PASSAGE TO READ ->
Graeme Parton, a brand journalist at business mobile messaging firm Textlocal, explains why your startup needs a chatbot.

It’s fair to say that chatbots are a hot-topic right now. They’ve existed for some time, but only recently have companies started to realise just how beneficial they can be to their business. These computer programs make use of artificial intelligence (AI) technology, and are capable of performing a number of tasks, from booking flights and ordering pizzas, to checking the weather forecast and hailing an Uber ride.

In an age where consumers are increasingly turning to social networks as a way to get in touch with businesses, chatbots really do make a lot of sense. No matter what type of business you run, a chatbot could do wonders for it.

Why your business needs a chatbot

A lot of companies have their own apps and while they may be useful, collectively, they take up a lot of space on a user’s device. Chatbots are eliminating the need for hundreds of apps; instead, you can use one to contact a variety of businesses.

According to a Facebook IQ survey, 63% of consumers buy products, contact companies and find out information via messaging services, such as Skype, Kik and Facebook Messenger. Some 67% plan to message businesses this way more often over the next two years. Messaging apps are huge – customers don’t want to have to call a number or send an email to businesses, they want to hear back from them straight away.

This means there is a massive market for chatbots, as they allow consumers to interact with companies immediately via a messaging app. In fact, if you’re not building one already, you’re already falling behind your competitors – Facebook Messenger now supports more than 11,000 chatbots.

It’s not just a case of keeping up with your competitors, chatbots can save time, improve cost-efficiency and boost customer satisfaction. Consumers who need a quick answer, want help with finding a particular product, or just wish to book or buy something on the go, can do so via a chatbot. They can get the assistance they need quickly and easily, meaning they’re more likely to convert. Furthermore, 53% of consumers say they are more likely to buy from a business if they are able to message them directly.

In turn, this allows your customer services staff to focus on more important and complex issues, such as dealing with customer complaints. All businesses are well-aware just how damaging complaints on social media can be, so solving these problems as quickly as possible will improve your brand’s reputation.

How to create a successful chatbot

There are two main types of chatbot, and the one you need will depend on what service you wish it to fulfil. The simplest form of chatbot is one which functions on a set of rules, meaning it can only respond to specified commands. Whilst it can only provide limited functionality, it’s ideal for finding products or arranging bookings.

Alternatively, you can build a chatbot which uses machine learning to improve itself over time. It understands language, not just commands, and can therefore offer a more life-like service to customers. If you want to create a chatbot that can provide advice and converse with customers, this option is ideal.

The key to creating a successful chatbot is understanding your audience and their needs. Will the language it uses be formal or casual? Does it need to be simple or offer a more human-like experience? Can your audience’s problems be solved by a chatbot alone? These are all questions you need to know the answer for.

Your chatbot shouldn’t be designed to solve multiple problems and provide a number of services. It should have one purpose, whether that’s to provide information, order a product/service or offer advice.

Next you have to decide which platform your chatbot will be hosted on. Do some market research and find out which messaging apps your audience uses. Kik, for example, is mostly used by teenagers, whereas Skype has a much broader audience. Chatbots can even be integrated with existing mobile channels and APIs or websites.

If your business doesn’t have the resources to fund the building of a bespoke chatbot, there are developers who have created basic versions which can be changed and expanded to suit your needs. Even if you don’t have much experience in coding, there is lots of advice available online. Facebook has written this helpful guide which details how to build bots for its Messenger platform.

Perhaps the most important thing to remember is: don’t let your chatbot go rogue. If you’re creating one which uses machine learning, make sure it will not respond to or pick up on offensive language. Otherwise, you’ll have another Tay on your hands.

As long as you avoid controversy, chatbots can be a vital asset to any business. They are capable of so much already, and the technology is only going to improve – who knows what they’ll be able to do in the future.

THINGS TO DO ->
#1 Do these statements agree with the article on chatbots? (a) Facebook Messenger supports more than 11,000 chatbots. (b) A chatbot should be built to solve several problems and offer a range of services. (c) Kik is mostly used by teenagers.
#2 In the article on chatbots, what percentage of consumers say they are more likely to buy from a business if they can message it directly?
#3 Quote the article on chatbots word for word, beginning at "Alternatively, you can" and stopping after "the answer for.".

EXTRACTED RECORDS ->
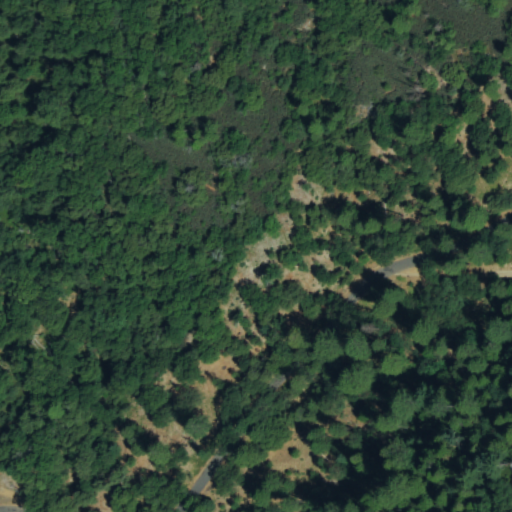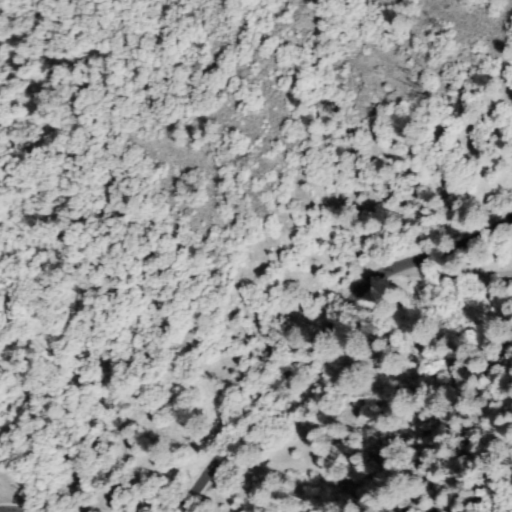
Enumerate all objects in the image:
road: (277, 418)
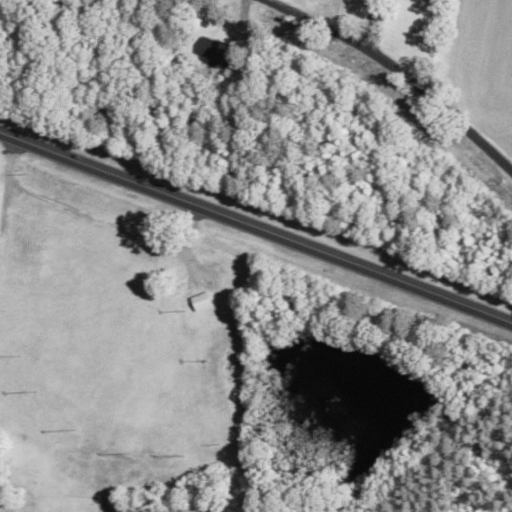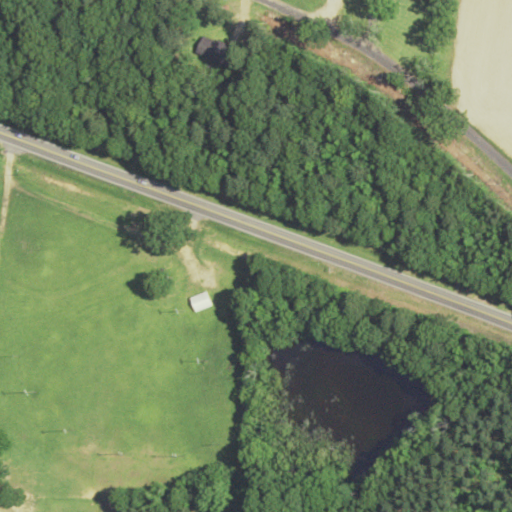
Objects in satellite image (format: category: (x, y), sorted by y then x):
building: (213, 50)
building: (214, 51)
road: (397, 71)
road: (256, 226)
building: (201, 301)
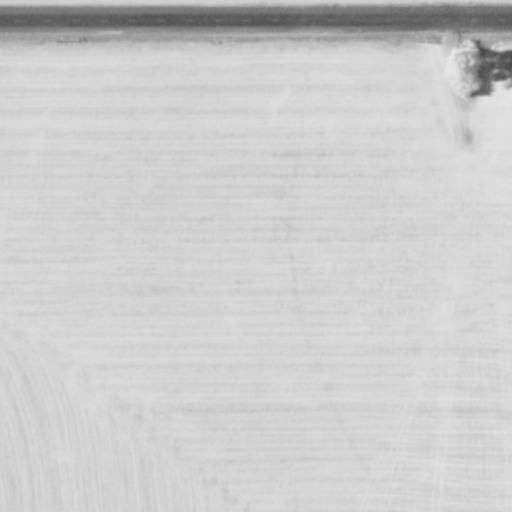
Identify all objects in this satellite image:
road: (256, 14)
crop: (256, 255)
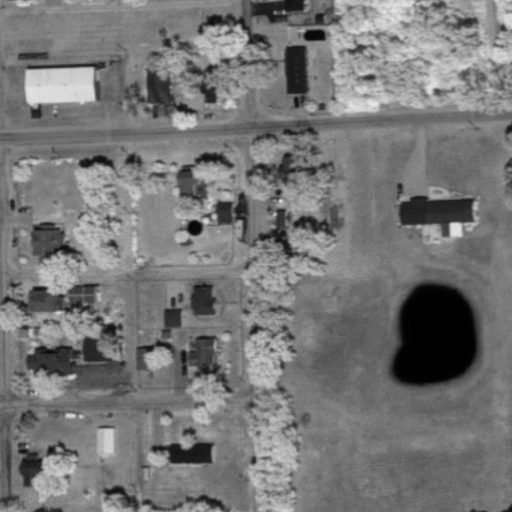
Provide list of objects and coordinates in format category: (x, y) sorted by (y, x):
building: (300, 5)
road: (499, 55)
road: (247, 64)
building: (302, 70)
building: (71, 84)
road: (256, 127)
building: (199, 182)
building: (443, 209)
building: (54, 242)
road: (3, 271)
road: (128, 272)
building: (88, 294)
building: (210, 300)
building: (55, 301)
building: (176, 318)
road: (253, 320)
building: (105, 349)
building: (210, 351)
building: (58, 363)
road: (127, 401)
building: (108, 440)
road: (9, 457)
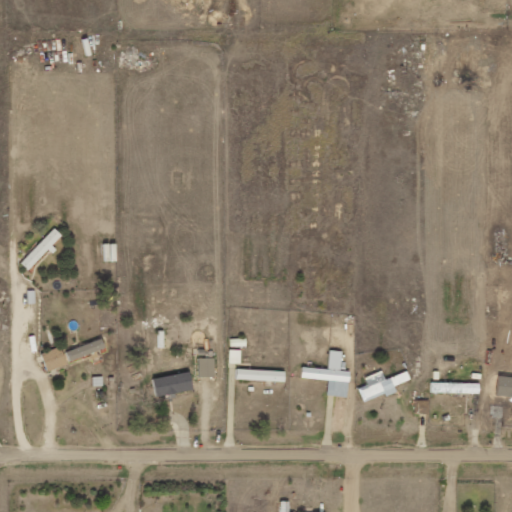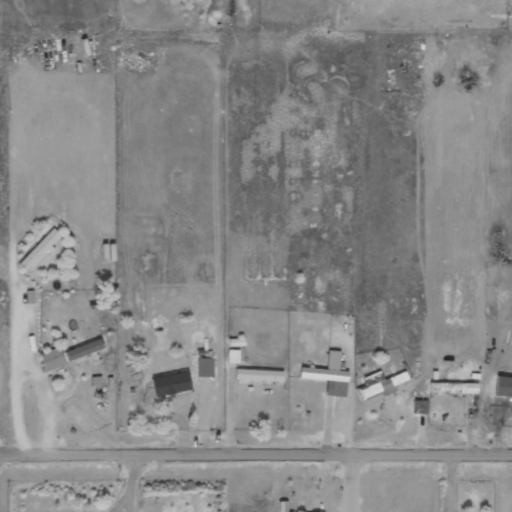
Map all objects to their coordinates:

ANSWER SET ->
#1
(a) Yes: "Facebook Messenger now supports more than 11,000 chatbots"
(b) No: "Your chatbot shouldn’t be designed to solve multiple problems and provide a number of services."
(c) Yes: "Kik, for example, is mostly used by teenagers"

#2 53%

#3
Alternatively, you can build a chatbot which uses machine learning to improve itself over time. It understands language, not just commands, and can therefore offer a more life-like service to customers. If you want to create a chatbot that can provide advice and converse with customers, this option is ideal.

The key to creating a successful chatbot is understanding your audience and their needs. Will the language it uses be formal or casual? Does it need to be simple or offer a more human-like experience? Can your audience’s problems be solved by a chatbot alone? These are all questions you need to know the answer for.